Visual search, on the other hand, will be largely tethered to mobile devices for now due to the requirement of a good camera and the processing power required, which would be hard to build into wearables today. In addition, the “point-and-search’ gesture required by visual search also means that it is unsuitable for most connected devices. The obvious path forward for unshackling visual search from handsets is smart glasses, which perfectly aligns the camera with the field of vision and therefore transforms the trigger gesture from “point-and-search” to “look-and-search,” providing contextual information and actions for any object we can see. But until smart glasses can overcome the manufacturing and adoption hurdles, visual search will remain first and foremost as a mobile feature.

What Brands Need To Do

Given these disparate differences in between the two, brands will need to think carefully when they tackle these two emerging search methods. In general, here are the three principles that brands should heed when its comes to voice and visual search.

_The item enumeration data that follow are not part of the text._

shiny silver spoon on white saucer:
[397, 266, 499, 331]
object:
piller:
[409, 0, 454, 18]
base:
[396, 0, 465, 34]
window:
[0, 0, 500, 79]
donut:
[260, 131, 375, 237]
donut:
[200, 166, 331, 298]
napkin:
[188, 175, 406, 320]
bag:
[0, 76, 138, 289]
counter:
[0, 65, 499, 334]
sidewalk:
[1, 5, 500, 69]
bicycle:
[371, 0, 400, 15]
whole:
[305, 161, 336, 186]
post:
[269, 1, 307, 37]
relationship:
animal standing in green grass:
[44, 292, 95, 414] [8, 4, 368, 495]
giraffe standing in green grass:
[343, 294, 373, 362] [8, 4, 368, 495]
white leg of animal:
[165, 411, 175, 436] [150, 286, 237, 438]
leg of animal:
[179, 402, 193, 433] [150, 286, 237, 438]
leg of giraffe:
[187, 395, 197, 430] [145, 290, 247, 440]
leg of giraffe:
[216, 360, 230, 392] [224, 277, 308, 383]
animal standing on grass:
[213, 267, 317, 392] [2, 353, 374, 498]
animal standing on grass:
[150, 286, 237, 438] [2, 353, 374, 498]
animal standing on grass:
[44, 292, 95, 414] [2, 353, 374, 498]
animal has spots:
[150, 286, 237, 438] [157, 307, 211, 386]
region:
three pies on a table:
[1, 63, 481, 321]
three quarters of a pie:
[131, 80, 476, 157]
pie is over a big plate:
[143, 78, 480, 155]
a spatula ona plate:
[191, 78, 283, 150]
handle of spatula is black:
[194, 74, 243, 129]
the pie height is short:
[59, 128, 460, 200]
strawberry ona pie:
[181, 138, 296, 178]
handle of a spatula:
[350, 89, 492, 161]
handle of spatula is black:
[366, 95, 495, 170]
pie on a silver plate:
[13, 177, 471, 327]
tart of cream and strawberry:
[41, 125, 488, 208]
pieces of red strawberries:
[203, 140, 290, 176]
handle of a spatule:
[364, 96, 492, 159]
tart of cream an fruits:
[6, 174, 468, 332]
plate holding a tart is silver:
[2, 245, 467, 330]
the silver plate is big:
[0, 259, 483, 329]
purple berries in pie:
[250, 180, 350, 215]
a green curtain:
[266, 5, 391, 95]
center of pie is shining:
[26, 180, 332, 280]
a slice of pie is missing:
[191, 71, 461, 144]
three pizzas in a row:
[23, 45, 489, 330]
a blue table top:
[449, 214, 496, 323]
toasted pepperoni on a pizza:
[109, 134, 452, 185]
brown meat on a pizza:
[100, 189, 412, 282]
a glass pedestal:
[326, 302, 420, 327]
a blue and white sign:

1. Index your site and work with platform owners

The shift toward voice and visual search will present new opportunities for brands to work with search platform owners to make sure that the search results deliver the relevant branded content to users. This is especially urgent in voice search, where only top results are likely to be surfaced.

Brands will need to to revamp their websites and online stores to make sure that all images and site maps are properly indexed and optimized for voice and visual search engines to parse through. According to Gartner’s estimation, early adopter brands that redesign their websites to support visual and voice search will increase digital commerce revenue by 30% by 2021.

Brands that redesign their websites to support visual and voice search will increase digital commerce revenue by 30%.

2. Determine which one of the two to prioritize

The inherent differences between voice and visual search result in different use cases. From a brand marketing perspective, this means that service-oriented brands, such as those in travel and fitness, will be relying more on voice search, while product-oriented brands, such as those in CPG and fashion industries, will be more geared towards visual search.

For some brands, both voice and visual search will be important lead-generating channels for different aspects of your business. For example, auto brands will need to invest in visual search to allow auto buyers to identify your car models easily, and they also need to optimize for voice search to make it easier for people to find their nearest dealerships. For entertainment brands, voice search would be great for finding local theaters and checking for showtimes, and visual search will be great for surfacing additional content for your out-of-home ads

3. Get ready to move from SEO toward SCO

As more and more consumers start to pick up voice and visual search, we will soon enter a whole new world of search optimization where the traditional SEO practices won’t suffice. As for potential media opportunities, search platform owners may add sponsored messages to voice search or “sponsored similar items” to visual search, but none has yet to figured out how to do so without severely disrupting the user experience just yet. Nevertheless, brands need to look ahead and start shifting their SEO focus towards an SCO (Search Channel Optimization) approach so as to acknowledge and optimize against the differing characteristics and applications of the two new searches that we dived into earlier.

Looking ahead, we see an inevitable convergence of the two AI-powered search methods to create a full-on AI search.

Looking ahead, we see an inevitable convergence of the two AI-powered search methods to create a full-on AI search. Instead of using just one input medium (text, image, or audio), we will be using all three to ask our AI assistant to search for whatever we are seeing, hearing, or thinking about, just like we would ask a human friend in real life. Contextual information such as location, time of the day, and the weather, coupled with a myriad of personal preferences, will all be taken into account in delivering the most relevant search results. But until that convergence happens, brand marketers should focus primarily on optimizing search in terms of the expanding platforms and channels.